Taraka Ramudu is a 1997 Indian Telugu-language romantic drama film directed by R. V. Udayakumar, starring Srikanth and Soundarya. The film was partially reshot and released in Tamil as Velli Nilave (1998) with Manivannan and Senthil replacing Kota Srinivasa Rao and Babu Mohan, respectively.

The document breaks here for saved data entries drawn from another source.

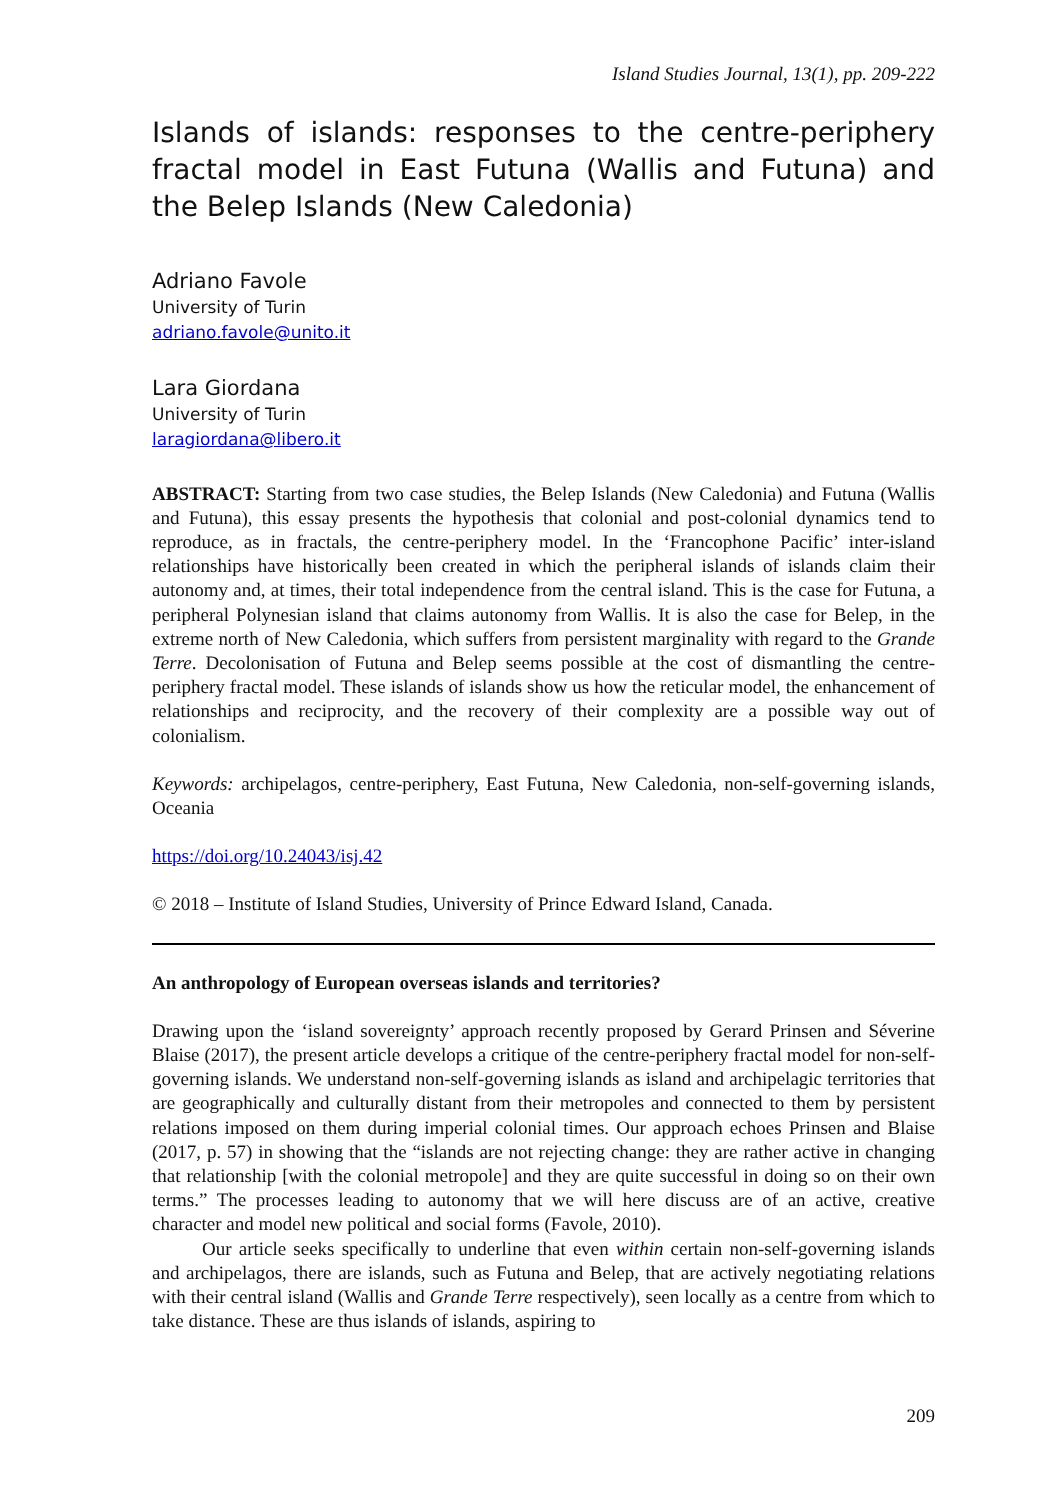Island Studies Journal, 13(1), pp. 209-222
Islands of islands: responses to the centre-periphery fractal model in East Futuna (Wallis and Futuna) and the Belep Islands (New Caledonia)
Adriano Favole
University of Turin
adriano.favole@unito.it
Lara Giordana
University of Turin
laragiordana@libero.it
ABSTRACT: Starting from two case studies, the Belep Islands (New Caledonia) and Futuna (Wallis and Futuna), this essay presents the hypothesis that colonial and post-colonial dynamics tend to reproduce, as in fractals, the centre-periphery model. In the ‘Francophone Pacific’ inter-island relationships have historically been created in which the peripheral islands of islands claim their autonomy and, at times, their total independence from the central island. This is the case for Futuna, a peripheral Polynesian island that claims autonomy from Wallis. It is also the case for Belep, in the extreme north of New Caledonia, which suffers from persistent marginality with regard to the Grande Terre. Decolonisation of Futuna and Belep seems possible at the cost of dismantling the centre-periphery fractal model. These islands of islands show us how the reticular model, the enhancement of relationships and reciprocity, and the recovery of their complexity are a possible way out of colonialism.
Keywords: archipelagos, centre-periphery, East Futuna, New Caledonia, non-self-governing islands, Oceania
https://doi.org/10.24043/isj.42
© 2018 – Institute of Island Studies, University of Prince Edward Island, Canada.
An anthropology of European overseas islands and territories?
Drawing upon the ‘island sovereignty’ approach recently proposed by Gerard Prinsen and Séverine Blaise (2017), the present article develops a critique of the centre-periphery fractal model for non-self-governing islands. We understand non-self-governing islands as island and archipelagic territories that are geographically and culturally distant from their metropoles and connected to them by persistent relations imposed on them during imperial colonial times. Our approach echoes Prinsen and Blaise (2017, p. 57) in showing that the “islands are not rejecting change: they are rather active in changing that relationship [with the colonial metropole] and they are quite successful in doing so on their own terms.” The processes leading to autonomy that we will here discuss are of an active, creative character and model new political and social forms (Favole, 2010).
Our article seeks specifically to underline that even within certain non-self-governing islands and archipelagos, there are islands, such as Futuna and Belep, that are actively negotiating relations with their central island (Wallis and Grande Terre respectively), seen locally as a centre from which to take distance. These are thus islands of islands, aspiring to
209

Selva dubbed for Srikanth's character in the Tamil version.

== Soundtrack ==
The soundtrack was composed by Koti and all lyrics were written by Sirivennela Seetharama Sastry.

Track listing
| No. | Title | Singer(s) | Length |
|---|---|---|---|
| 1. | "Dandalandi Kotha" | Krishnam Raju, K. S. Chithra | 4:55 |
| 2. | "Kopam Vasthe" | S. P. Balasubrahmanyam, K. S. Chithra | 4:28 |
| 3. | "Ivali Ivvalyna" | S. P. Balasubrahmanyam, K. S. Chithra | 5:01 |
| 4. | "Chettumedhi Usiri" | S. P. Balasubrahmanyam | 1:27 |
| 5. | "Hai Hai Venelamma" | S. P. Balasubrahmanyam | 5:07 |
| 6. | "Sadicheyakamma" | S. P. Balasubrahmanyam | 2:03 |
| 7. | "Ramudu Manchi" | S. P. Balasubrahmanyam | 5:29 |
| Total length: |  |  | 28:33 |

==Reception==
Reviewing the Tamil version, D. S. Ramanujam of The Hindu wrote, "Sujatha Udayakumar's old fashioned story has nothing much to enthuse about and the director's screenplay, dialogue (he has also penned the lyrics) and handling give credibility to the main characters, despite the narrative drawbacks".